[TASK OBJECTIVE]: Your response should consist solely of the lines from the one containing "However, if they" through the end of the data, copied exactly.

[Saved data entries]
┄┄┄┄┄┄┄┄┄┄

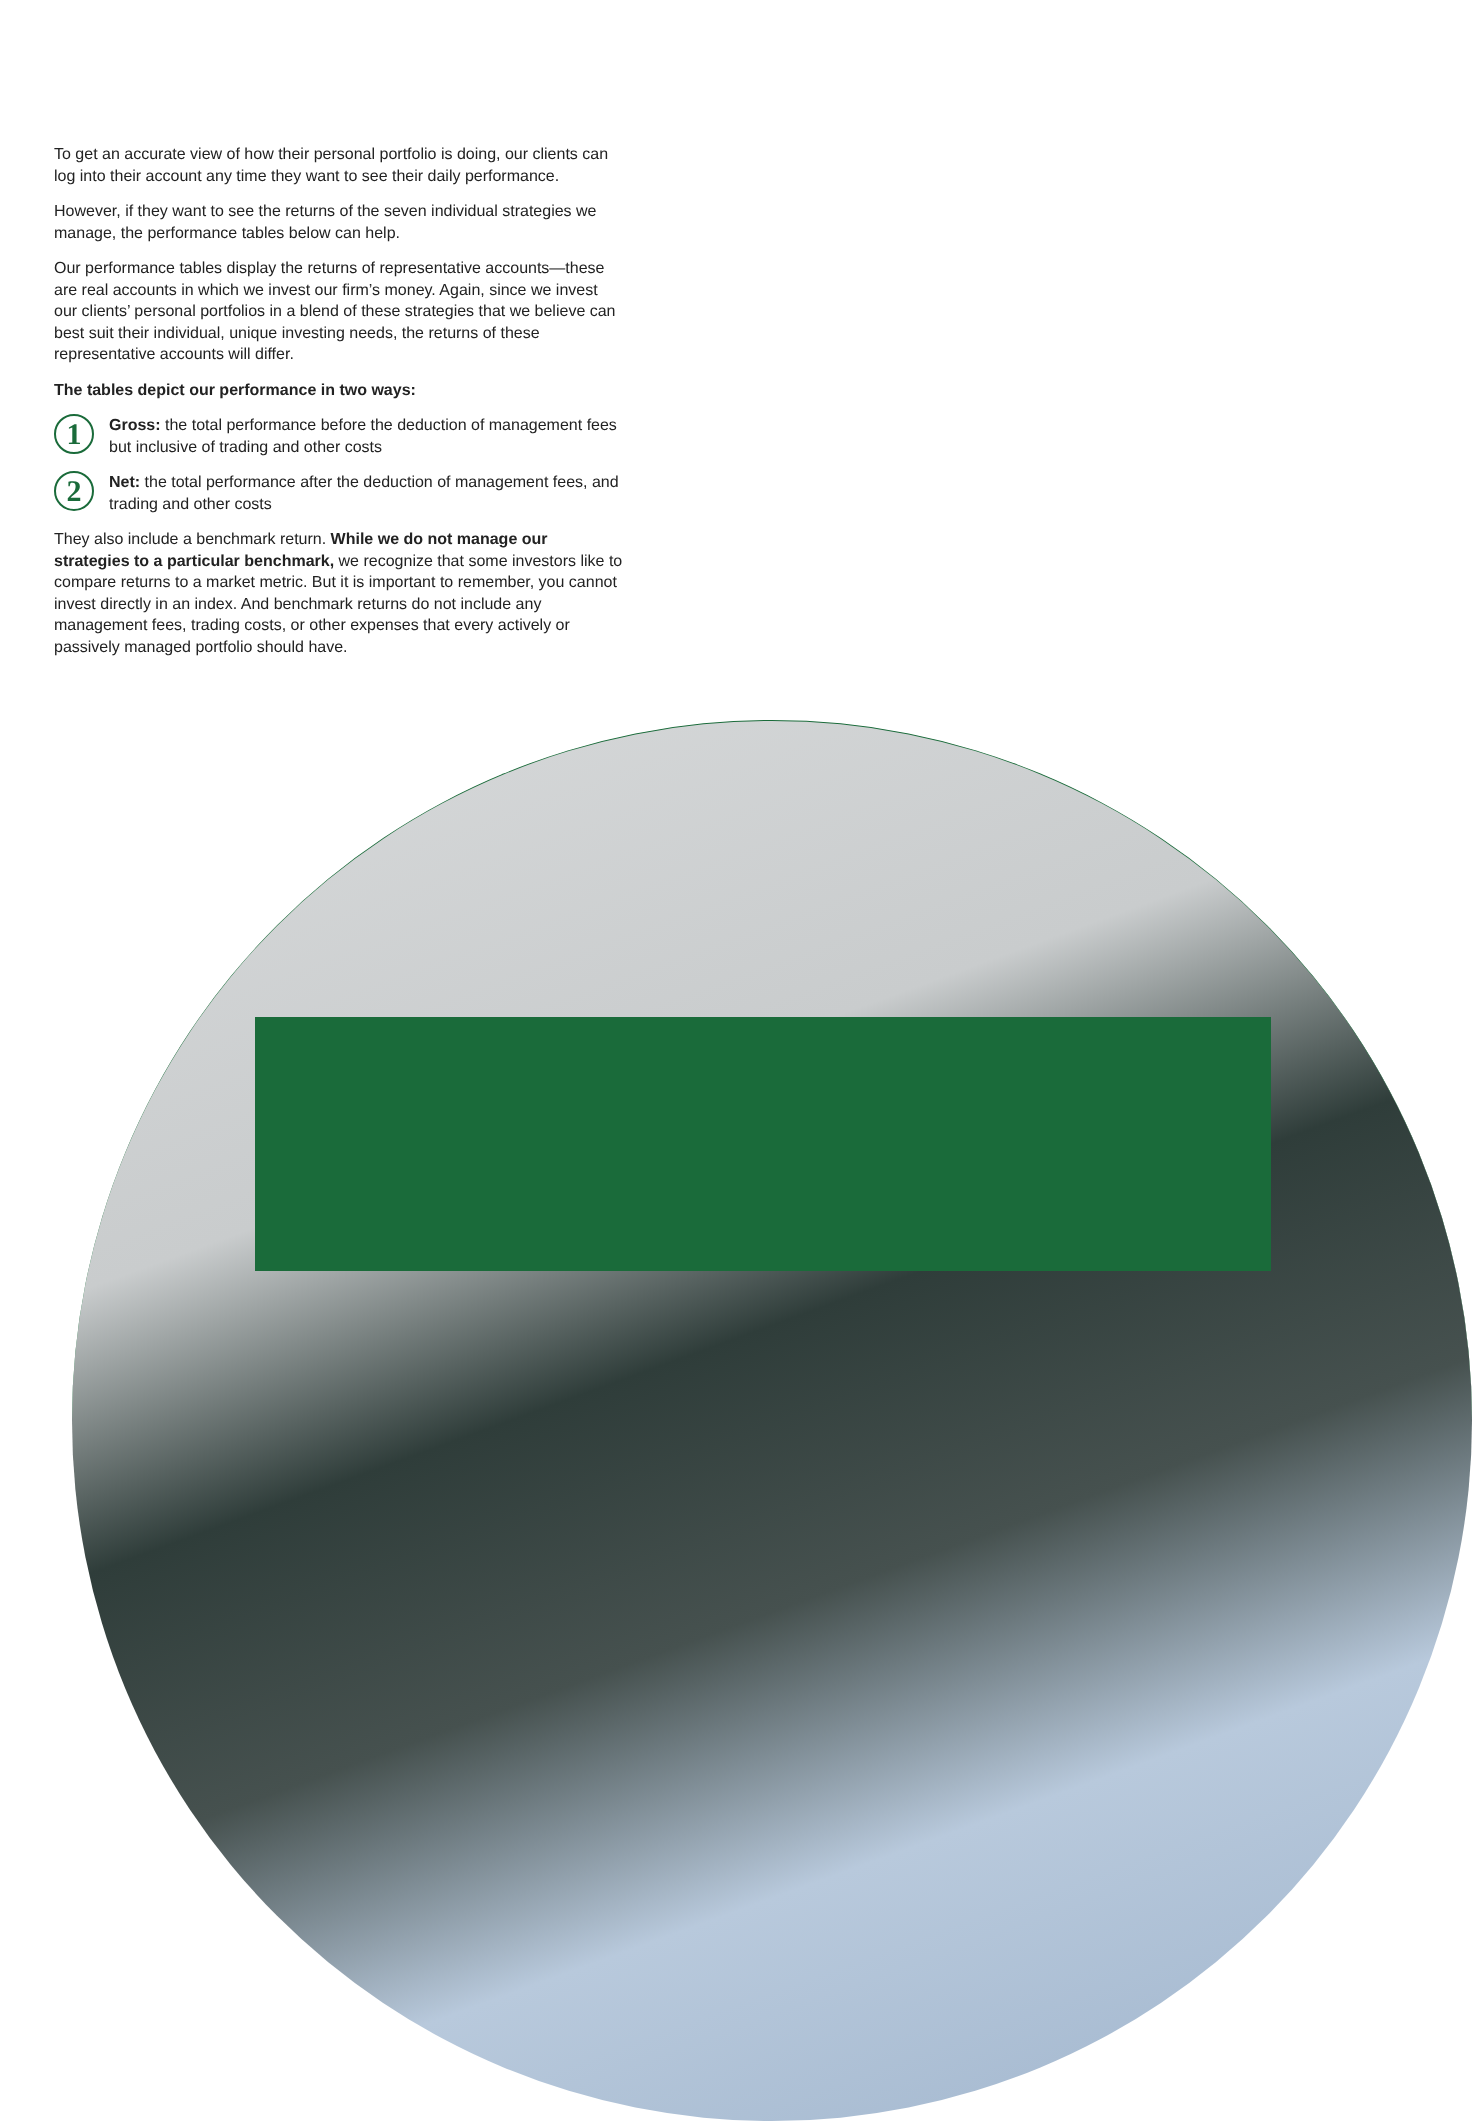To get an accurate view of how their personal portfolio is doing, our clients can log into their account any time they want to see their daily performance.
However, if they want to see the returns of the seven individual strategies we manage, the performance tables below can help.
Our performance tables display the returns of representative accounts—these are real accounts in which we invest our firm’s money. Again, since we invest our clients’ personal portfolios in a blend of these strategies that we believe can best suit their individual, unique investing needs, the returns of these representative accounts will differ.
The tables depict our performance in two ways:
1
Gross: the total performance before the deduction of management fees but inclusive of trading and other costs
2
Net: the total performance after the deduction of management fees, and trading and other costs
They also include a benchmark return. While we do not manage our strategies to a particular benchmark, we recognize that some investors like to compare returns to a market metric. But it is important to remember, you cannot invest directly in an index. And benchmark returns do not include any management fees, trading costs, or other expenses that every actively or passively managed portfolio should have.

┄┄┄┄┄┄┄┄┄┄

[ANSWER TO THIS PROBLEM]:
However, if they want to see the returns of the seven individual strategies we manage, the performance tables below can help.
Our performance tables display the returns of representative accounts—these are real accounts in which we invest our firm’s money. Again, since we invest our clients’ personal portfolios in a blend of these strategies that we believe can best suit their individual, unique investing needs, the returns of these representative accounts will differ.
The tables depict our performance in two ways:
1
Gross: the total performance before the deduction of management fees but inclusive of trading and other costs
2
Net: the total performance after the deduction of management fees, and trading and other costs
They also include a benchmark return. While we do not manage our strategies to a particular benchmark, we recognize that some investors like to compare returns to a market metric. But it is important to remember, you cannot invest directly in an index. And benchmark returns do not include any management fees, trading costs, or other expenses that every actively or passively managed portfolio should have.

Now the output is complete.